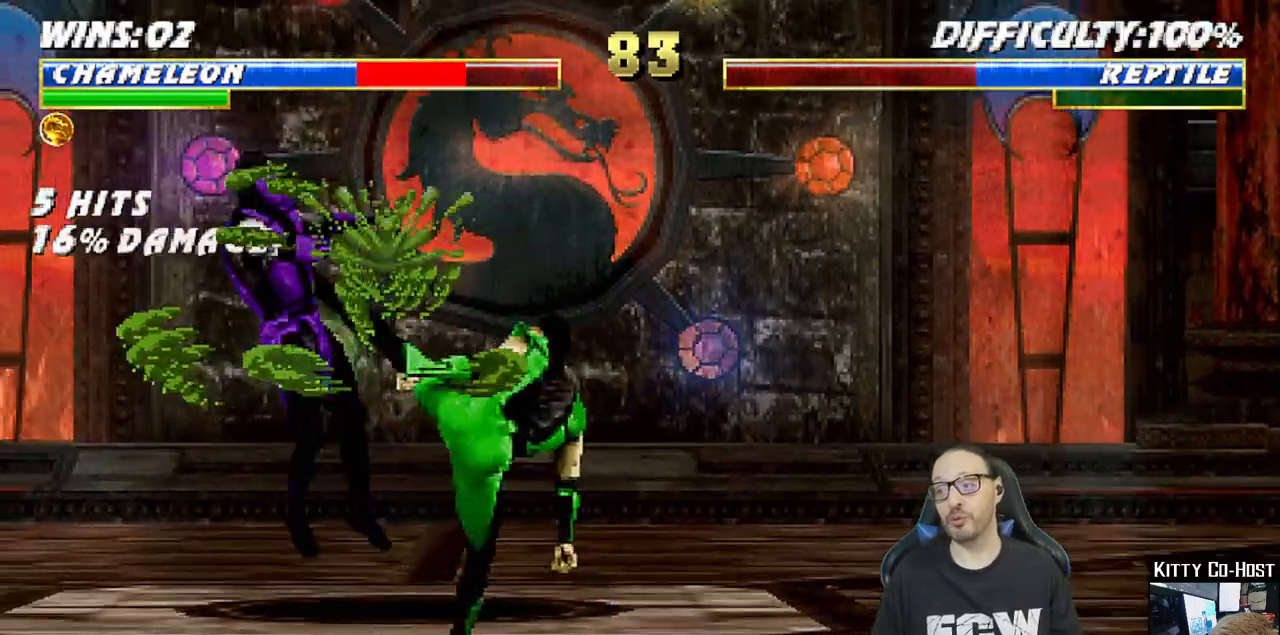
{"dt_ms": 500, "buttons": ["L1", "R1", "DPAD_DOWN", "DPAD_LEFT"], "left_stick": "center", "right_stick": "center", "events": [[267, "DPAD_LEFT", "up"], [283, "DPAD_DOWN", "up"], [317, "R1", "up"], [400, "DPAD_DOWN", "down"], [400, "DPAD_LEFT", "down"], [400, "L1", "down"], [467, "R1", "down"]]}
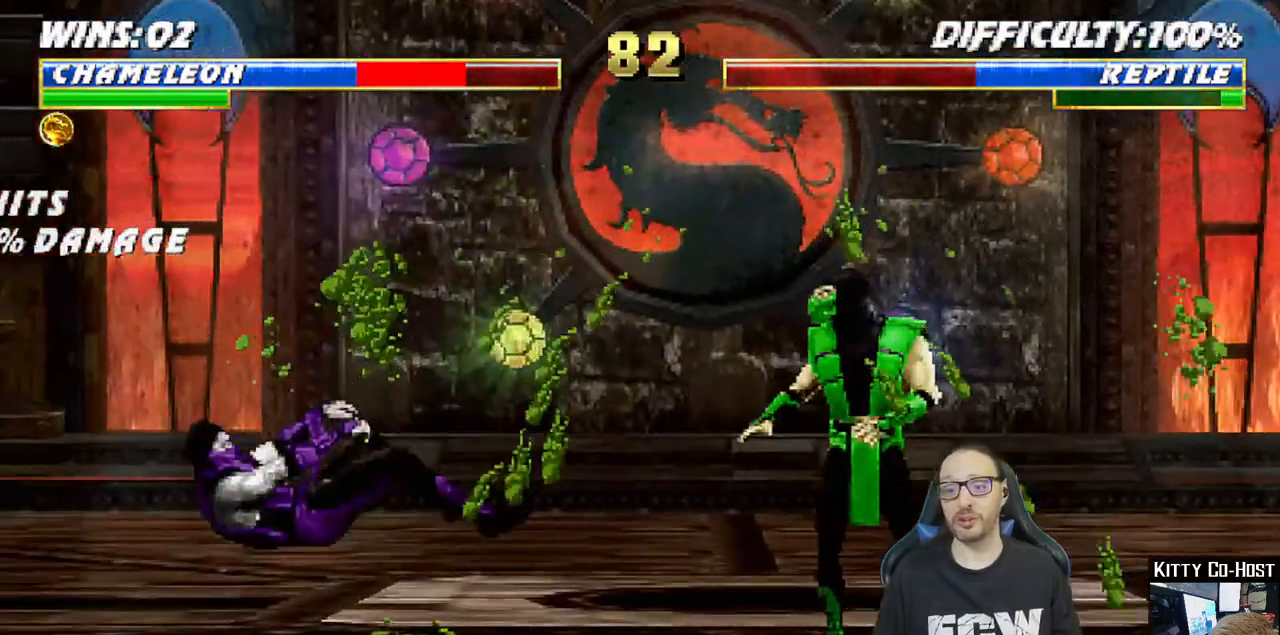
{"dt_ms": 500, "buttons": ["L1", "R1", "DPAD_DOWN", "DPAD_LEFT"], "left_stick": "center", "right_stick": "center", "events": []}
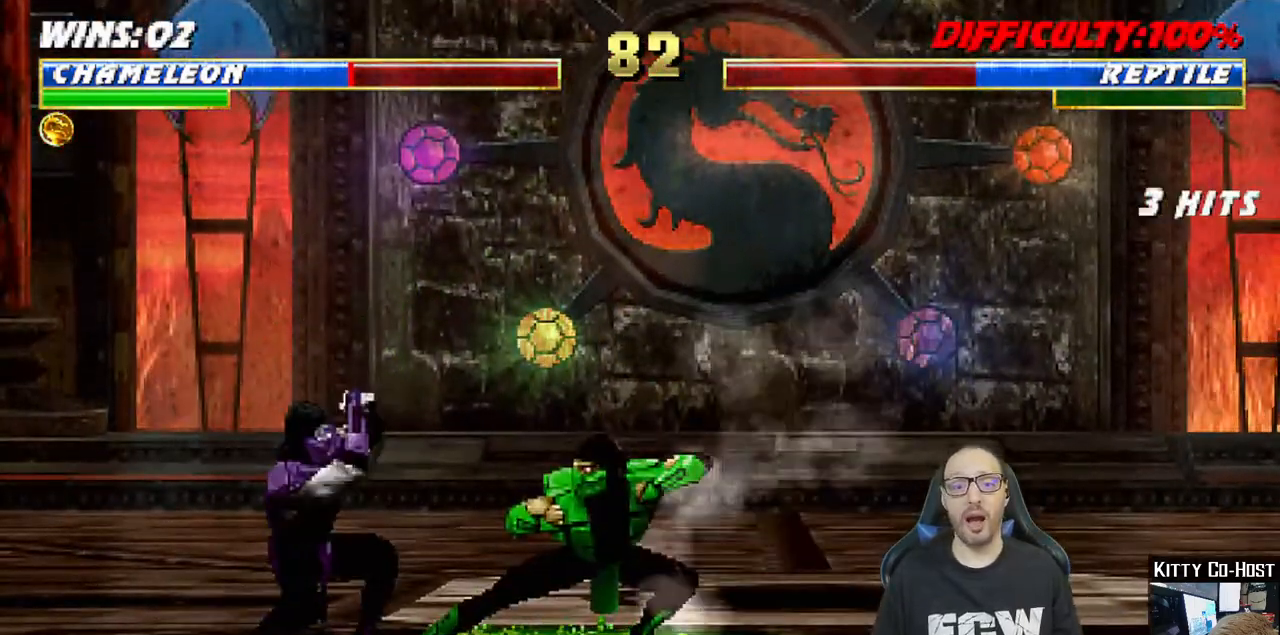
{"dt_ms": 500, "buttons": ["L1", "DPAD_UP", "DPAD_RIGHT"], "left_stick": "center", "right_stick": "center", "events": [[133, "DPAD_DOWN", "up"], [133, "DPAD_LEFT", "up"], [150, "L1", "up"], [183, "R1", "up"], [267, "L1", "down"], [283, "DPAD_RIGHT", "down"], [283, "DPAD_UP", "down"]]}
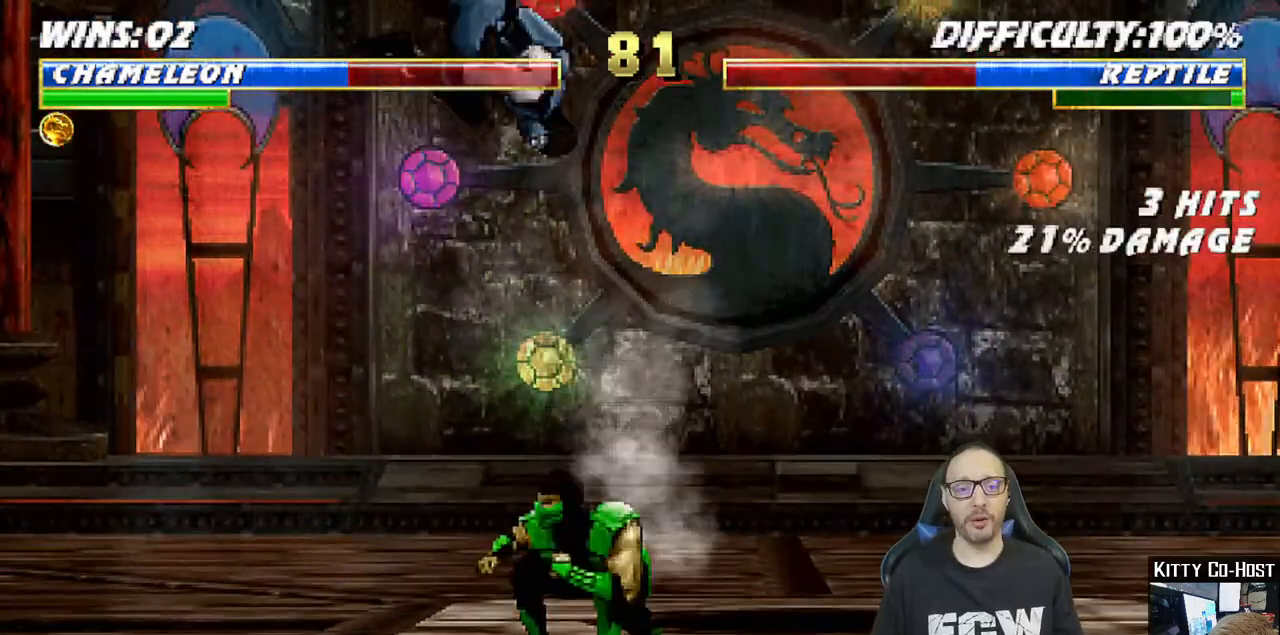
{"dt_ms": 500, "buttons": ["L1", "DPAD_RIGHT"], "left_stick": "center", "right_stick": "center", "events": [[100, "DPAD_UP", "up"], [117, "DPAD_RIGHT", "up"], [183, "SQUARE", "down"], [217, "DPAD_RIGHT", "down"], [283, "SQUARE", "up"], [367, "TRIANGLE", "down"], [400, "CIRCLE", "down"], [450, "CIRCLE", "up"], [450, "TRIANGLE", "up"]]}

++++++++++

Required work
From the first line to the last, transcribe the listing exactly; skip the pictures.

Output
{"dt_ms": 500, "buttons": ["L1", "R1", "DPAD_DOWN", "DPAD_LEFT"], "left_stick": "center", "right_stick": "center", "events": [[267, "DPAD_LEFT", "up"], [283, "DPAD_DOWN", "up"], [317, "R1", "up"], [400, "DPAD_DOWN", "down"], [400, "DPAD_LEFT", "down"], [400, "L1", "down"], [467, "R1", "down"]]}
{"dt_ms": 500, "buttons": ["L1", "R1", "DPAD_DOWN", "DPAD_LEFT"], "left_stick": "center", "right_stick": "center", "events": []}
{"dt_ms": 500, "buttons": ["L1", "DPAD_UP", "DPAD_RIGHT"], "left_stick": "center", "right_stick": "center", "events": [[133, "DPAD_DOWN", "up"], [133, "DPAD_LEFT", "up"], [150, "L1", "up"], [183, "R1", "up"], [267, "L1", "down"], [283, "DPAD_RIGHT", "down"], [283, "DPAD_UP", "down"]]}
{"dt_ms": 500, "buttons": ["L1", "DPAD_RIGHT"], "left_stick": "center", "right_stick": "center", "events": [[100, "DPAD_UP", "up"], [117, "DPAD_RIGHT", "up"], [183, "SQUARE", "down"], [217, "DPAD_RIGHT", "down"], [283, "SQUARE", "up"], [367, "TRIANGLE", "down"], [400, "CIRCLE", "down"], [450, "CIRCLE", "up"], [450, "TRIANGLE", "up"]]}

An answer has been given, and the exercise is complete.